The museum on film Before the Brooklyn Museum in New York opened its doors in 2010 for the reality television programme Work of Art: The Next Great Artist, a competition for contemporary artists that gave the winner a solo show at the museum, it faced numerous legal issues. Getting “as much control” as possible over the museum’s name, image and identity was “the dominant theme of our negotiation” with the producers, according to Francesca Lisk, the museum’s general counsel. The proposed contract from the film company would have allowed a blanket licence to use the museum’s name, image and works, and the museum refused to sign.

Lisk’s advice: establish strict rules for use of the premises, specify locations for filming, and require a right to review and comment on all scripts and content.

Social media minefield Social media is presenting new legal challenges for US museums, including how to make websites accessible to the disabled under the Americans with Disabilities Act. US government accessibility guidelines that apply to museum websites will be issued in 2018. In the meantime, non-profits have been sued and criticised for their alleged failure to make websites accessible to the disabled.

The Smithsonian’s Starun pointed to existing tools that can scan a museum’s website and identify what does not meet current online accessibility guidelines. A key point, Starun said, is to provide a means to let those with visual, hearing or dexterity problems opt out of having their web browsing tracked to avoid a privacy violation claim.

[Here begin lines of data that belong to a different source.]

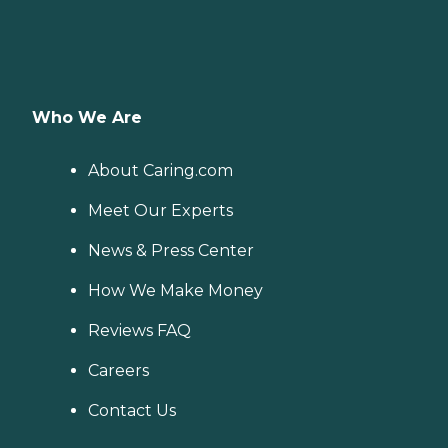
Who We Are
About Caring.com
Meet Our Experts
News & Press Center
How We Make Money
Reviews FAQ
Careers
Contact Us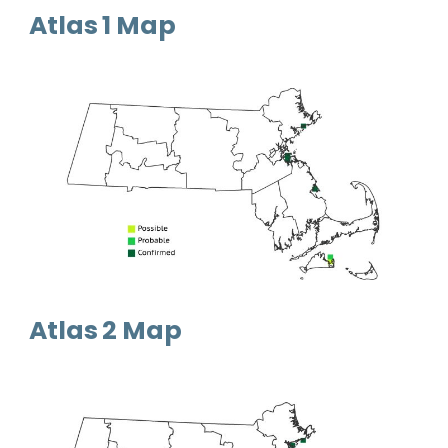
Atlas 1 Map
Atlas 2 Map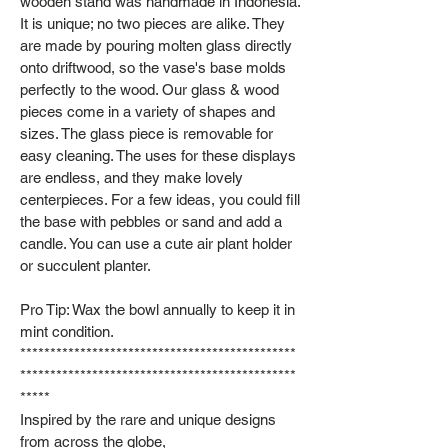
wooden stand was handmade in Indonesia.
It is unique; no two pieces are alike. They
are made by pouring molten glass directly
onto driftwood, so the vase's base molds
perfectly to the wood. Our glass & wood
pieces come in a variety of shapes and
sizes. The glass piece is removable for
easy cleaning. The uses for these displays
are endless, and they make lovely
centerpieces. For a few ideas, you could fill
the base with pebbles or sand and add a
candle. You can use a cute air plant holder
or succulent planter.
Pro Tip: Wax the bowl annually to keep it in
mint condition.
**********************************************
**********************************************
*****
Inspired by the rare and unique designs
from across the globe,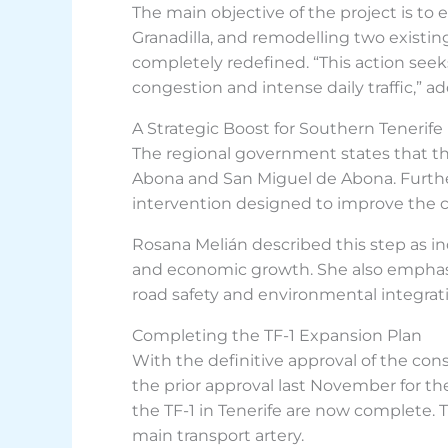
The main objective of the project is to 
Granadilla, and remodelling two existing
completely redefined. “This action seeks 
congestion and intense daily traffic,” a
A Strategic Boost for Southern Tenerife
The regional government states that this
Abona and San Miguel de Abona. Further
intervention designed to improve the ca
Rosana Melián described this step as i
and economic growth. She also emphasi
road safety and environmental integrat
Completing the TF-1 Expansion Plan
With the definitive approval of the con
the prior approval last November for 
the TF-1 in Tenerife are now complete. T
main transport artery.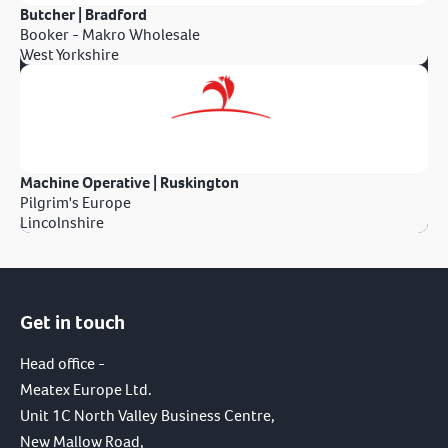
Butcher | Bradford
Booker - Makro Wholesale
West Yorkshire
Machine Operative | Ruskington
Pilgrim's Europe
Lincolnshire
Get in touch
Head office -
Meatex Europe Ltd.
Unit 1C North Valley Business Centre,
New Mallow Road,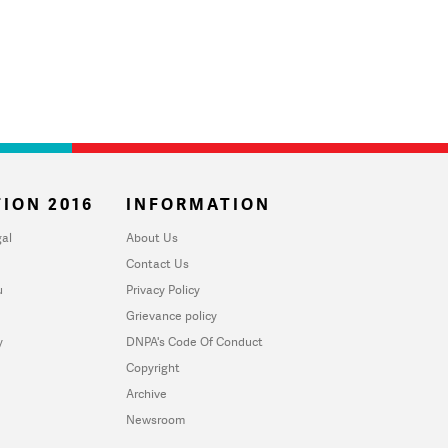
ION 2016
INFORMATION
al
About Us
Contact Us
u
Privacy Policy
Grievance policy
y
DNPA's Code Of Conduct
Copyright
Archive
Newsroom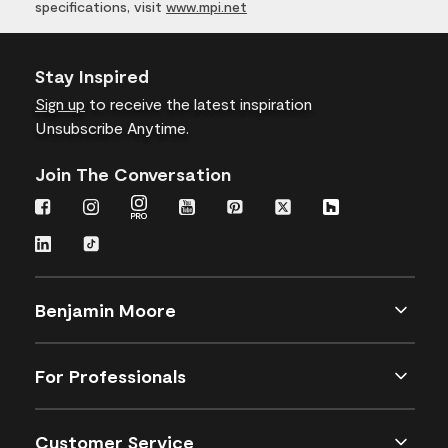
specifications, visit
www.mpi.net
Stay Inspired
Sign up
to receive the latest inspiration
Unsubscribe Anytime.
Join The Conversation
Benjamin Moore
For Professionals
Customer Service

Prickly issues Lawyers who work inside a museum remain subject to US codes of professional ethics for attorneys, under which the lawyer’s client is the museum rather than any individual who works there.

If, for example, a board member gropes an employee, the lawyer cannot discuss the matter confidentially with the board member or discourage the employee’s complaint, said Laurie Levinson, a professor at Loyola Law School in Los Angeles. Instead, the attorney should call for a standard investigation and report the matter to the board.

“Do board training on sexual harassment,” Levinson urged, citing recent claims against two University of California faculty members. “What will it mean for the evening news not to report your new collection, but your new grope?”

And if the nightly news seeks comment on a recent lawsuit against the museum, how should you handle it? If you appear on the TV show, Levinson said, your comments may be edited to “your worst moments”, but saying “no comment” could lead people to think you are sunk. While a lawyer cannot make a statement that would materially prejudice an adjudication proceeding, it is fair to give the press the documents already filed in court, “which are publicly available and are protected from a defamation lawsuit,” Levinson said.